O colunista aponta que o período de transição é curto e que o Brasil tem um cenário distinto de países com alta produtividade, como Holanda, França e Suécia. A consequência potencial seria queda de demanda por mão de obra e menos postos de trabalho.

Risco de meio milhão de postos de trabalho

Com base em estudo que utiliza dados da RAIS e da PNAD do IBGE, Oliveira estima perda de cerca de meio milhão de vagas, caso a produtividade permaneça estagnada. Ele compara com a produtividade brasileira entre 1990 e 2024, inferior a 1% ao ano, contrastando com ganhos nacionais de outras nações.

O colunista recorda que houve tentativa similar na Constituição de 1988, quando a jornada caiu de 48 para 44 horas semanais, sem evidência de aumento de produtividade. Dados do IPEA apontam que 87% dos trabalhadores com jornadas acima de 40 horas atuam em pequenas e médias empresas, setor com custos elevados.
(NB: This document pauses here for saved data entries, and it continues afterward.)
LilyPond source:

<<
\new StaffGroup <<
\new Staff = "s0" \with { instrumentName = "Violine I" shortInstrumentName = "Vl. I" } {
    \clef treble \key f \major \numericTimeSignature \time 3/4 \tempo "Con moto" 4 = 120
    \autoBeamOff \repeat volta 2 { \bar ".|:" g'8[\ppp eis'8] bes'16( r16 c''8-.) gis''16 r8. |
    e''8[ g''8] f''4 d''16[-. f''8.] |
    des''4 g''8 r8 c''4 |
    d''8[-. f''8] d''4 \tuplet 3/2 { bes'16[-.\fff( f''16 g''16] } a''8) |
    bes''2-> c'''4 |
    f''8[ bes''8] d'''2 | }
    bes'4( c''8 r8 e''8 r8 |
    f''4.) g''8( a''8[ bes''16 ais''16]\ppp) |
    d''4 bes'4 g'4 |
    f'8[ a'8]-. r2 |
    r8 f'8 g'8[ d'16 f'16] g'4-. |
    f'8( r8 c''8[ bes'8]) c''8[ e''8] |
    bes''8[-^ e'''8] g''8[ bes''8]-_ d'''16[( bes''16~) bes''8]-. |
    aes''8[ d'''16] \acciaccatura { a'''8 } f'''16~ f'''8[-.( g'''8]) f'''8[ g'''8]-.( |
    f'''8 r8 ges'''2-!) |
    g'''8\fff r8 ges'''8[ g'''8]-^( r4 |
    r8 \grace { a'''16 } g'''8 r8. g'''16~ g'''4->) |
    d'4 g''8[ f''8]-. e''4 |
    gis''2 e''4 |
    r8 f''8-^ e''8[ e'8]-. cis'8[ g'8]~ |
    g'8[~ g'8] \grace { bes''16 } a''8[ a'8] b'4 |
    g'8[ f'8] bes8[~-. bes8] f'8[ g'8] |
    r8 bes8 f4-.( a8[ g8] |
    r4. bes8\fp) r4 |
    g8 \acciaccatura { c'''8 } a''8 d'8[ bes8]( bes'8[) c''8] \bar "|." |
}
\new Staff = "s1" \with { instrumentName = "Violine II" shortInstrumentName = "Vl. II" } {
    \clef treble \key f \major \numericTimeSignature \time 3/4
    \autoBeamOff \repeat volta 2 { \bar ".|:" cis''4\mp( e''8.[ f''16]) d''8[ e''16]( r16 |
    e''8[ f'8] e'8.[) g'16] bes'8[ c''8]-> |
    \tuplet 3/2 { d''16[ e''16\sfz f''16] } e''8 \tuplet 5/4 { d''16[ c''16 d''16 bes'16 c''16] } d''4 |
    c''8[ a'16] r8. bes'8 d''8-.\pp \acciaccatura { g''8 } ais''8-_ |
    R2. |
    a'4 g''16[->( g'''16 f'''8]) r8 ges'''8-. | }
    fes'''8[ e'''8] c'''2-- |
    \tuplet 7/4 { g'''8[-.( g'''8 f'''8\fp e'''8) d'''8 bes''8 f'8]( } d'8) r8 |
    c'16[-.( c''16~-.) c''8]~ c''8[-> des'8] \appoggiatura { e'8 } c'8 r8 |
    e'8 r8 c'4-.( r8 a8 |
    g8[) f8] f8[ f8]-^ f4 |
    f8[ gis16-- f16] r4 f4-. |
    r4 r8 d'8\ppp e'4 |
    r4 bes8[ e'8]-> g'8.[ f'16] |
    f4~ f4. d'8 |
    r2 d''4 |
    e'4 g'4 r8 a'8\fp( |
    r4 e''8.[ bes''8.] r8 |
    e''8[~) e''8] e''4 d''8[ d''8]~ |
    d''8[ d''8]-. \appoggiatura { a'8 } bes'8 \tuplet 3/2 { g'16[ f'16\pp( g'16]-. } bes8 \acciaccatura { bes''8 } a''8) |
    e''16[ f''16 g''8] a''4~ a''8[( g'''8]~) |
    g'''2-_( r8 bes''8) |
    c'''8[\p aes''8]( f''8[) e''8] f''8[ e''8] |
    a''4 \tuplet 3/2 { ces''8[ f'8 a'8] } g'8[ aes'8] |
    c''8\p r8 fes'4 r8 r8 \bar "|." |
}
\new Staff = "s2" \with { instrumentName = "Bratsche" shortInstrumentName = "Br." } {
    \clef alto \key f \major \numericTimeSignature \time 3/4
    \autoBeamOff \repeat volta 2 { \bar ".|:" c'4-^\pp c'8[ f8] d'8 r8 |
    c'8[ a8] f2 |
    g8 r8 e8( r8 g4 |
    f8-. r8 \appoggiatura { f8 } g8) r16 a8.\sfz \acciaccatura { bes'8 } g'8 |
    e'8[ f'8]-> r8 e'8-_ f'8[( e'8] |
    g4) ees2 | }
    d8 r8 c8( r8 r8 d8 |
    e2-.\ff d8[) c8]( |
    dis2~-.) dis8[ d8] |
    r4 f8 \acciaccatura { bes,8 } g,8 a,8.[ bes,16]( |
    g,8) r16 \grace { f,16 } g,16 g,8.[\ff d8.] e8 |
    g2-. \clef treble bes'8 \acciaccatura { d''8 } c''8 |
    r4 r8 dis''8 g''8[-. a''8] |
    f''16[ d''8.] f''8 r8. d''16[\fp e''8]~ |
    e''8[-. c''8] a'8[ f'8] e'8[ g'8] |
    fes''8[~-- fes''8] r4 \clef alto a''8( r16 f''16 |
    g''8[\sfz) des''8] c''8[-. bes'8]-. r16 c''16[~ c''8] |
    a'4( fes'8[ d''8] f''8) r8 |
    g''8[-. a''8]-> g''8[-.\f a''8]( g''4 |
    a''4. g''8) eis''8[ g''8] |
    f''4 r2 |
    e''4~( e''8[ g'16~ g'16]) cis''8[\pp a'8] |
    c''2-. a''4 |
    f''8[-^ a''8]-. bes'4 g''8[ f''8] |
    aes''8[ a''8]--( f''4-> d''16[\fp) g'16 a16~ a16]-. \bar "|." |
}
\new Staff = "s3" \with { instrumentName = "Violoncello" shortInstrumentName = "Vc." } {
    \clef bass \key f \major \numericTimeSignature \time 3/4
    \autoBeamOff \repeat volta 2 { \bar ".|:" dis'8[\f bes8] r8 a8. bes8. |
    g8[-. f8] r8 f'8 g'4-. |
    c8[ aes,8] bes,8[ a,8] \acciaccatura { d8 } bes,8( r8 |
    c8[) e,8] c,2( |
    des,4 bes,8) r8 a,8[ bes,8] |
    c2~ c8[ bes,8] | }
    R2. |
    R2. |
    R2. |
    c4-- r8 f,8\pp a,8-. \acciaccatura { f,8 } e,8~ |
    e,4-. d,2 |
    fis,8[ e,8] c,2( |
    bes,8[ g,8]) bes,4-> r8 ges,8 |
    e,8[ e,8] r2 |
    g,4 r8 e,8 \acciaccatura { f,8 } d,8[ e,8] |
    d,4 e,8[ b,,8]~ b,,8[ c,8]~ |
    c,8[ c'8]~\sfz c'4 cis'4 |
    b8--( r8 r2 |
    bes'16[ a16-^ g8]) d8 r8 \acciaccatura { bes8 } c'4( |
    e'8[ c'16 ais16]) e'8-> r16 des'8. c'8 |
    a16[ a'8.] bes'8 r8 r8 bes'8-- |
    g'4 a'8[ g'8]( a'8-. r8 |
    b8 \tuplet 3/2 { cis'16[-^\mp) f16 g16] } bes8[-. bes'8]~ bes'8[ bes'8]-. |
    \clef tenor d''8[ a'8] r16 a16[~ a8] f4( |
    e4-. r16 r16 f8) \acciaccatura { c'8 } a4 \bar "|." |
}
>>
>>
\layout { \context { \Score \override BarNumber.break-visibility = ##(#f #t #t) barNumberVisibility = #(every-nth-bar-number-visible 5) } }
Sem espaço fiscal para compensações

Sobre contrapartidas do Estado, Oliveira afirma que não há espaço fiscal para compensações, mesmo diante de experiências internacionais que ofereceram ajustes. Ele propõe um aprofundamento técnico do tema e cita a PEC por horas trabalhadas, de Rogério Marinho, como alternativa mais alinhada ao mercado moderno.

Para o colunista, a flexibilização da jornada poderia facilitar negociação individual e coletiva, mas experiências passadas indicam que medidas rígidas impostas de Brasília podem falhar. A conclusão é que o debate precisa evoluir com base em evidências, sem pressões políticas aceleradas.